Collect every line below that contains the word "input".

————

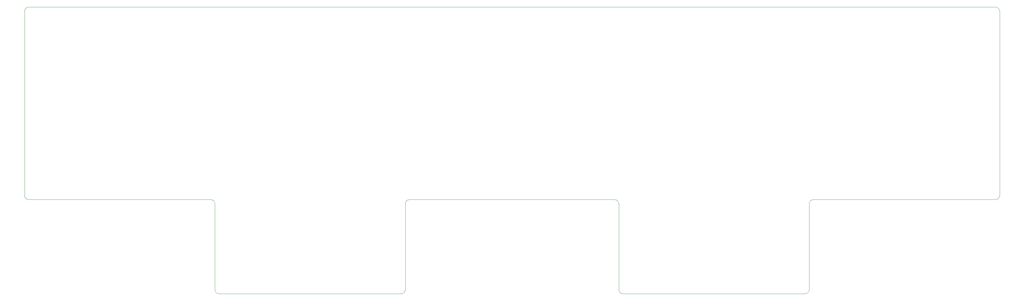
<source format=gm1>
G04 #@! TF.GenerationSoftware,KiCad,Pcbnew,(6.0.7)*
G04 #@! TF.CreationDate,2022-10-12T10:08:01+02:00*
G04 #@! TF.ProjectId,cmdr_mainboard,636d6472-5f6d-4616-996e-626f6172642e,rev?*
G04 #@! TF.SameCoordinates,Original*
G04 #@! TF.FileFunction,Profile,NP*
%FSLAX46Y46*%
G04 Gerber Fmt 4.6, Leading zero omitted, Abs format (unit mm)*
G04 Created by KiCad (PCBNEW (6.0.7)) date 2022-10-12 10:08:01*
%MOMM*%
%LPD*%
G01*
G04 APERTURE LIST*
G04 #@! TA.AperFunction,Profile*
%ADD10C,0.050000*%
G04 #@! TD*
G04 APERTURE END LIST*
D10*
X62230000Y-165100000D02*
G75*
G03*
X63500000Y-166370000I1270000J0D01*
G01*
X179070000Y-166370000D02*
G75*
G03*
X177800000Y-167640000I0J-1270000D01*
G01*
X301625000Y-166370000D02*
G75*
G03*
X300355000Y-167640000I0J-1270000D01*
G01*
X358140000Y-165100000D02*
X358146334Y-109220000D01*
X63500000Y-166370000D02*
X118745000Y-166370000D01*
X177800000Y-167640000D02*
X177800000Y-193675000D01*
X299085000Y-194945000D02*
X243840000Y-194945000D01*
X301625000Y-166370000D02*
X356870000Y-166370000D01*
X300355000Y-167640000D02*
X300355000Y-193675000D01*
X176530000Y-194945000D02*
X121285000Y-194945000D01*
X358146334Y-109220000D02*
G75*
G03*
X356997000Y-107950000I-1276334J0D01*
G01*
X120015000Y-193675000D02*
G75*
G03*
X121285000Y-194945000I1270000J0D01*
G01*
X176530000Y-194945000D02*
G75*
G03*
X177800000Y-193675000I0J1270000D01*
G01*
X120015000Y-193675000D02*
X120015000Y-167640000D01*
X356997000Y-107950000D02*
X63500000Y-107950000D01*
X120015000Y-167640000D02*
G75*
G03*
X118745000Y-166370000I-1270000J0D01*
G01*
X299085000Y-194945000D02*
G75*
G03*
X300355000Y-193675000I0J1270000D01*
G01*
X242570000Y-193675000D02*
G75*
G03*
X243840000Y-194945000I1270000J0D01*
G01*
X356870000Y-166370000D02*
G75*
G03*
X358140000Y-165100000I0J1270000D01*
G01*
X242570000Y-167640000D02*
G75*
G03*
X241300000Y-166370000I-1270000J0D01*
G01*
X242570000Y-193675000D02*
X242570000Y-167640000D01*
X62230000Y-109220000D02*
X62230000Y-165100000D01*
X63500000Y-107950000D02*
G75*
G03*
X62230000Y-109220000I0J-1270000D01*
G01*
X241300000Y-166370000D02*
X179070000Y-166370000D01*
M02*

</source>
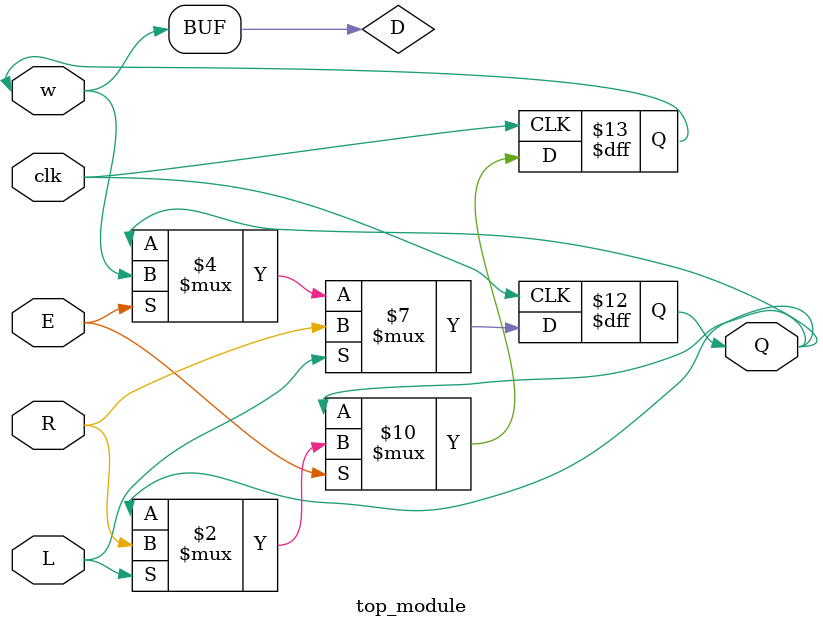
<source format=sv>
module top_module (
    input clk,
    input w,
    input R,
    input E,
    input L,
    output reg Q
);

reg D;

always @(posedge clk) begin
    if (E)
        D <= L ? R : Q;
    else
        D <= Q;
end

always @(posedge clk) begin
    if (L)
        Q <= R;
    else if (E)
        Q <= D;
end

assign D = w;

endmodule

</source>
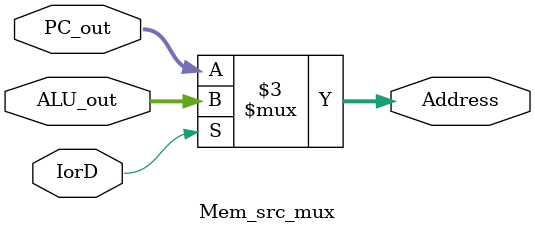
<source format=v>
`timescale 1ns / 1ps


module Mem_src_mux(
    input [31:0] PC_out,
    input [31:0] ALU_out,
    input IorD,
    output reg [31:0] Address
    );
    always@* begin
        if(IorD) Address = ALU_out;
        else Address = PC_out;
    end
endmodule

</source>
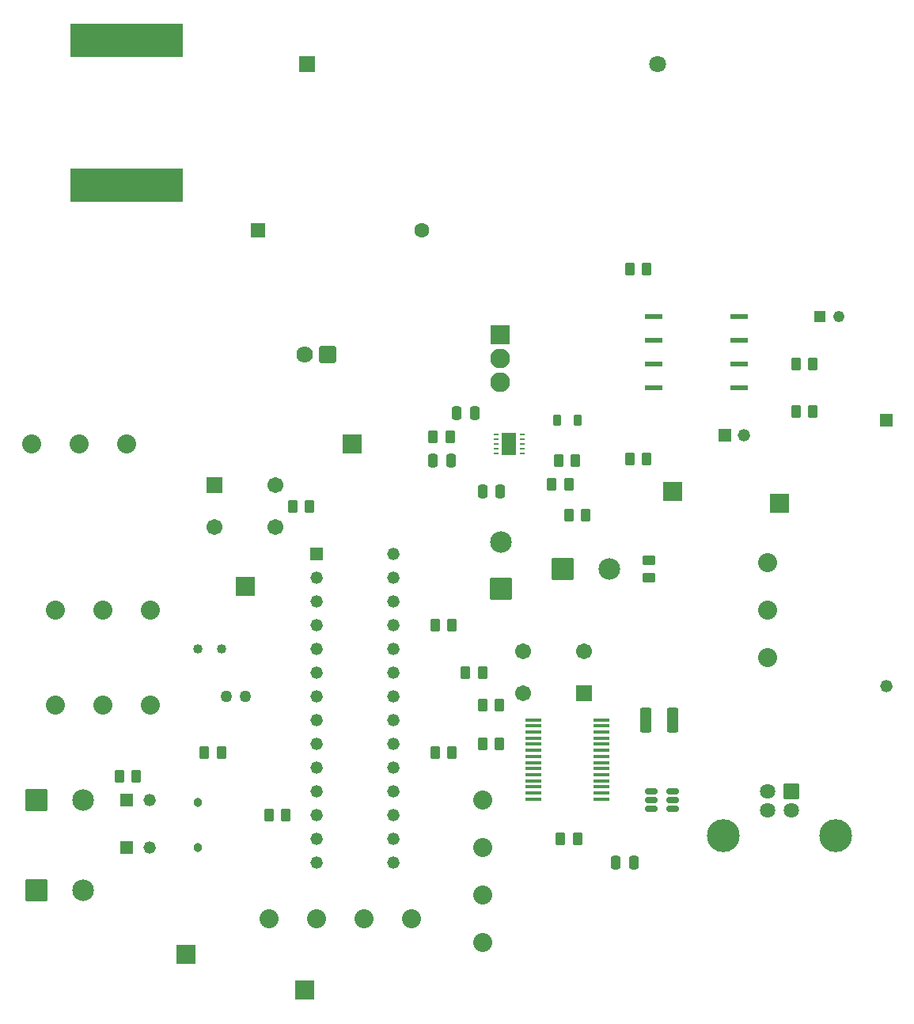
<source format=gbr>
%TF.GenerationSoftware,KiCad,Pcbnew,7.0.8*%
%TF.CreationDate,2023-11-20T12:48:28-05:00*%
%TF.ProjectId,Fufupot,46756675-706f-4742-9e6b-696361645f70,rev?*%
%TF.SameCoordinates,Original*%
%TF.FileFunction,Soldermask,Top*%
%TF.FilePolarity,Negative*%
%FSLAX46Y46*%
G04 Gerber Fmt 4.6, Leading zero omitted, Abs format (unit mm)*
G04 Created by KiCad (PCBNEW 7.0.8) date 2023-11-20 12:48:28*
%MOMM*%
%LPD*%
G01*
G04 APERTURE LIST*
G04 Aperture macros list*
%AMRoundRect*
0 Rectangle with rounded corners*
0 $1 Rounding radius*
0 $2 $3 $4 $5 $6 $7 $8 $9 X,Y pos of 4 corners*
0 Add a 4 corners polygon primitive as box body*
4,1,4,$2,$3,$4,$5,$6,$7,$8,$9,$2,$3,0*
0 Add four circle primitives for the rounded corners*
1,1,$1+$1,$2,$3*
1,1,$1+$1,$4,$5*
1,1,$1+$1,$6,$7*
1,1,$1+$1,$8,$9*
0 Add four rect primitives between the rounded corners*
20,1,$1+$1,$2,$3,$4,$5,0*
20,1,$1+$1,$4,$5,$6,$7,0*
20,1,$1+$1,$6,$7,$8,$9,0*
20,1,$1+$1,$8,$9,$2,$3,0*%
G04 Aperture macros list end*
%ADD10R,2.000000X2.000000*%
%ADD11R,0.599999X0.240000*%
%ADD12R,1.649999X2.400000*%
%ADD13R,1.800000X1.800000*%
%ADD14C,1.800000*%
%ADD15R,1.219200X1.219200*%
%ADD16C,1.219200*%
%ADD17RoundRect,0.250000X-0.262500X-0.450000X0.262500X-0.450000X0.262500X0.450000X-0.262500X0.450000X0*%
%ADD18RoundRect,0.250000X0.250000X0.475000X-0.250000X0.475000X-0.250000X-0.475000X0.250000X-0.475000X0*%
%ADD19RoundRect,0.218750X-0.218750X-0.381250X0.218750X-0.381250X0.218750X0.381250X-0.218750X0.381250X0*%
%ADD20RoundRect,0.102000X-0.952500X0.952500X-0.952500X-0.952500X0.952500X-0.952500X0.952500X0.952500X0*%
%ADD21C,2.109000*%
%ADD22RoundRect,0.250000X0.262500X0.450000X-0.262500X0.450000X-0.262500X-0.450000X0.262500X-0.450000X0*%
%ADD23RoundRect,0.102000X-1.050000X-1.050000X1.050000X-1.050000X1.050000X1.050000X-1.050000X1.050000X0*%
%ADD24C,2.304000*%
%ADD25C,2.032000*%
%ADD26R,1.320800X1.320800*%
%ADD27C,1.320800*%
%ADD28RoundRect,0.250000X0.375000X1.075000X-0.375000X1.075000X-0.375000X-1.075000X0.375000X-1.075000X0*%
%ADD29R,1.854200X0.609600*%
%ADD30RoundRect,0.102000X-0.787500X-0.787500X0.787500X-0.787500X0.787500X0.787500X-0.787500X0.787500X0*%
%ADD31C,1.779000*%
%ADD32RoundRect,0.150000X0.512500X0.150000X-0.512500X0.150000X-0.512500X-0.150000X0.512500X-0.150000X0*%
%ADD33R,1.600200X1.600200*%
%ADD34C,1.600200*%
%ADD35R,12.100000X3.550000*%
%ADD36RoundRect,0.102000X0.754000X0.754000X-0.754000X0.754000X-0.754000X-0.754000X0.754000X-0.754000X0*%
%ADD37C,1.712000*%
%ADD38RoundRect,0.250000X-0.250000X-0.475000X0.250000X-0.475000X0.250000X0.475000X-0.250000X0.475000X0*%
%ADD39RoundRect,0.250000X-0.450000X0.262500X-0.450000X-0.262500X0.450000X-0.262500X0.450000X0.262500X0*%
%ADD40RoundRect,0.102000X-0.754000X-0.754000X0.754000X-0.754000X0.754000X0.754000X-0.754000X0.754000X0*%
%ADD41C,1.270000*%
%ADD42R,1.750000X0.450000*%
%ADD43RoundRect,0.102000X1.050000X-1.050000X1.050000X1.050000X-1.050000X1.050000X-1.050000X-1.050000X0*%
%ADD44C,0.965200*%
%ADD45C,1.016000*%
%ADD46C,3.520000*%
%ADD47C,1.632000*%
%ADD48RoundRect,0.102000X-0.714000X-0.714000X0.714000X-0.714000X0.714000X0.714000X-0.714000X0.714000X0*%
G04 APERTURE END LIST*
D10*
%TO.C,TP6*%
X140970000Y-102870000D03*
%TD*%
%TO.C,TP5*%
X77470000Y-151130000D03*
%TD*%
%TO.C,TP4*%
X90170000Y-154940000D03*
%TD*%
%TO.C,TP2*%
X95250000Y-96520000D03*
%TD*%
%TO.C,TP1*%
X83820000Y-111760000D03*
%TD*%
%TO.C,TP3*%
X129540000Y-101600000D03*
%TD*%
D11*
%TO.C,U2*%
X110675000Y-95474414D03*
X110675000Y-95974413D03*
X110675000Y-96474415D03*
X110675000Y-96974414D03*
X110675000Y-97474413D03*
X113475000Y-97474413D03*
X113475000Y-96974414D03*
X113475000Y-96474415D03*
X113475000Y-95974413D03*
X113475000Y-95474414D03*
D12*
X112075003Y-96474415D03*
%TD*%
D13*
%TO.C,C10*%
X90470000Y-55880000D03*
D14*
X127970000Y-55880000D03*
%TD*%
D15*
%TO.C,C9*%
X145320000Y-82839415D03*
D16*
X147326600Y-82839415D03*
%TD*%
D17*
%TO.C,R15*%
X142780000Y-87919415D03*
X144605000Y-87919415D03*
%TD*%
%TO.C,R16*%
X142780000Y-92999415D03*
X144605000Y-92999415D03*
%TD*%
D18*
%TO.C,C1*%
X108395000Y-93184415D03*
X106495000Y-93184415D03*
%TD*%
D19*
%TO.C,L1*%
X117255000Y-93980000D03*
X119380000Y-93980000D03*
%TD*%
D20*
%TO.C,U5*%
X111155000Y-84764415D03*
D21*
X111155000Y-87314415D03*
X111155000Y-89864415D03*
%TD*%
D22*
%TO.C,R11*%
X111045000Y-124460000D03*
X109220000Y-124460000D03*
%TD*%
D23*
%TO.C,J7*%
X61500000Y-134620000D03*
D24*
X66500000Y-134620000D03*
%TD*%
D25*
%TO.C,J11*%
X63500000Y-124460000D03*
X68580000Y-124460000D03*
X73660000Y-124460000D03*
%TD*%
D23*
%TO.C,J6*%
X61500000Y-144255000D03*
D24*
X66500000Y-144255000D03*
%TD*%
D22*
%TO.C,R12*%
X120292500Y-104140000D03*
X118467500Y-104140000D03*
%TD*%
D26*
%TO.C,C6*%
X71120000Y-139700000D03*
D27*
X73620000Y-139700000D03*
%TD*%
D28*
%TO.C,F1*%
X129540000Y-126019415D03*
X126740000Y-126019415D03*
%TD*%
D29*
%TO.C,IC1*%
X127540000Y-82839415D03*
X127540000Y-85379415D03*
X127540000Y-87919415D03*
X127540000Y-90459415D03*
X136697000Y-90459415D03*
X136697000Y-87919415D03*
X136697000Y-85379415D03*
X136697000Y-82839415D03*
%TD*%
D22*
%TO.C,R8*%
X109220000Y-120939415D03*
X107395000Y-120939415D03*
%TD*%
D25*
%TO.C,J3*%
X71120000Y-96520000D03*
X66040000Y-96520000D03*
X60960000Y-96520000D03*
%TD*%
D26*
%TO.C,C5*%
X71120000Y-134620000D03*
D27*
X73620000Y-134620000D03*
%TD*%
D30*
%TO.C,J4*%
X92690000Y-86885000D03*
D31*
X90190000Y-86885000D03*
%TD*%
D17*
%TO.C,R9*%
X109220000Y-128559415D03*
X111045000Y-128559415D03*
%TD*%
%TO.C,R14*%
X125000000Y-77759415D03*
X126825000Y-77759415D03*
%TD*%
D23*
%TO.C,J12*%
X117782500Y-109866915D03*
D24*
X122782500Y-109866915D03*
%TD*%
D25*
%TO.C,J8*%
X86360000Y-147320000D03*
X91440000Y-147320000D03*
X96520000Y-147320000D03*
X101600000Y-147320000D03*
%TD*%
D32*
%TO.C,U1*%
X129540000Y-135539415D03*
X129540000Y-134589415D03*
X129540000Y-133639415D03*
X127265000Y-133639415D03*
X127265000Y-134589415D03*
X127265000Y-135539415D03*
%TD*%
D33*
%TO.C,C12*%
X85230000Y-73660000D03*
D34*
X102730000Y-73660000D03*
%TD*%
D22*
%TO.C,R20*%
X88185000Y-136179415D03*
X86360000Y-136179415D03*
%TD*%
D26*
%TO.C,R17*%
X152400000Y-93980000D03*
D27*
X152400000Y-122379994D03*
%TD*%
D35*
%TO.C,L3*%
X71120000Y-53340000D03*
X71120000Y-68840000D03*
%TD*%
D36*
%TO.C,SW2*%
X120090000Y-123189415D03*
D37*
X113590000Y-123189415D03*
X120090000Y-118689415D03*
X113590000Y-118689415D03*
%TD*%
D22*
%TO.C,R10*%
X105965000Y-129540000D03*
X104140000Y-129540000D03*
%TD*%
%TO.C,R2*%
X81280000Y-129540000D03*
X79455000Y-129540000D03*
%TD*%
D38*
%TO.C,C2*%
X123510000Y-141259415D03*
X125410000Y-141259415D03*
%TD*%
D25*
%TO.C,J10*%
X63500000Y-114300000D03*
X68580000Y-114300000D03*
X73660000Y-114300000D03*
%TD*%
D39*
%TO.C,R13*%
X127000000Y-108954415D03*
X127000000Y-110779415D03*
%TD*%
D22*
%TO.C,R7*%
X90725000Y-103159415D03*
X88900000Y-103159415D03*
%TD*%
D18*
%TO.C,C4*%
X111120000Y-101600000D03*
X109220000Y-101600000D03*
%TD*%
D40*
%TO.C,SW1*%
X80570000Y-100909415D03*
D37*
X87070000Y-100909415D03*
X80570000Y-105409415D03*
X87070000Y-105409415D03*
%TD*%
D18*
%TO.C,C3*%
X105855000Y-98264415D03*
X103955000Y-98264415D03*
%TD*%
D17*
%TO.C,R5*%
X116655000Y-100804415D03*
X118480000Y-100804415D03*
%TD*%
D26*
%TO.C,C11*%
X135160000Y-95539415D03*
D27*
X137160000Y-95539415D03*
%TD*%
D22*
%TO.C,R1*%
X72195000Y-132080000D03*
X70370000Y-132080000D03*
%TD*%
D41*
%TO.C,C7*%
X83820000Y-123479415D03*
X81820000Y-123479415D03*
%TD*%
D17*
%TO.C,R4*%
X117555000Y-138719415D03*
X119380000Y-138719415D03*
%TD*%
D42*
%TO.C,U3*%
X114720000Y-126019415D03*
X114720000Y-126669415D03*
X114720000Y-127319415D03*
X114720000Y-127969415D03*
X114720000Y-128619415D03*
X114720000Y-129269415D03*
X114720000Y-129919415D03*
X114720000Y-130569415D03*
X114720000Y-131219415D03*
X114720000Y-131869415D03*
X114720000Y-132519415D03*
X114720000Y-133169415D03*
X114720000Y-133819415D03*
X114720000Y-134469415D03*
X121920000Y-134469415D03*
X121920000Y-133819415D03*
X121920000Y-133169415D03*
X121920000Y-132519415D03*
X121920000Y-131869415D03*
X121920000Y-131219415D03*
X121920000Y-130569415D03*
X121920000Y-129919415D03*
X121920000Y-129269415D03*
X121920000Y-128619415D03*
X121920000Y-127969415D03*
X121920000Y-127319415D03*
X121920000Y-126669415D03*
X121920000Y-126019415D03*
%TD*%
D43*
%TO.C,J9*%
X111235000Y-111989415D03*
D24*
X111235000Y-106989415D03*
%TD*%
D44*
%TO.C,16MHz1*%
X78740000Y-139700000D03*
X78740000Y-134819999D03*
%TD*%
D17*
%TO.C,R18*%
X125000000Y-98079415D03*
X126825000Y-98079415D03*
%TD*%
D45*
%TO.C,C8*%
X81280000Y-118399415D03*
X78740000Y-118399415D03*
%TD*%
D17*
%TO.C,R6*%
X117370000Y-98264415D03*
X119195000Y-98264415D03*
%TD*%
D25*
%TO.C,J13*%
X139700000Y-119380000D03*
X139700000Y-114300000D03*
X139700000Y-109220000D03*
%TD*%
D26*
%TO.C,U4*%
X91440000Y-108239415D03*
D27*
X91440000Y-110779415D03*
X91440000Y-113319415D03*
X91440000Y-115859415D03*
X91440000Y-118399415D03*
X91440000Y-120939415D03*
X91440000Y-123479415D03*
X91440000Y-126019415D03*
X91440000Y-128559415D03*
X91440000Y-131099415D03*
X91440000Y-133639415D03*
X91440000Y-136179415D03*
X91440000Y-138719415D03*
X91440000Y-141259415D03*
X99695000Y-141259415D03*
X99695000Y-138719415D03*
X99695000Y-136179415D03*
X99695000Y-133639415D03*
X99695000Y-131099415D03*
X99695000Y-128559415D03*
X99695000Y-126019415D03*
X99695000Y-123479415D03*
X99695000Y-120939415D03*
X99695000Y-118399415D03*
X99695000Y-115859415D03*
X99695000Y-113319415D03*
X99695000Y-110779415D03*
X99695000Y-108239415D03*
%TD*%
D17*
%TO.C,R19*%
X104140000Y-115859415D03*
X105965000Y-115859415D03*
%TD*%
D25*
%TO.C,J1*%
X109220000Y-149860000D03*
X109220000Y-144780000D03*
X109220000Y-139700000D03*
X109220000Y-134620000D03*
%TD*%
D46*
%TO.C,J2*%
X147010000Y-138389415D03*
X134970000Y-138389415D03*
D47*
X142240000Y-135679415D03*
X139740000Y-135679415D03*
X139740000Y-133679415D03*
D48*
X142240000Y-133679415D03*
%TD*%
D22*
%TO.C,R3*%
X105780000Y-95724415D03*
X103955000Y-95724415D03*
%TD*%
M02*

</source>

————

- TASK RESULT -
    input clk,
    input w,
    input R,
    input E,
    input L,
    input [31:0] PC_out,
    input [31:0] ALU_out,
    input IorD,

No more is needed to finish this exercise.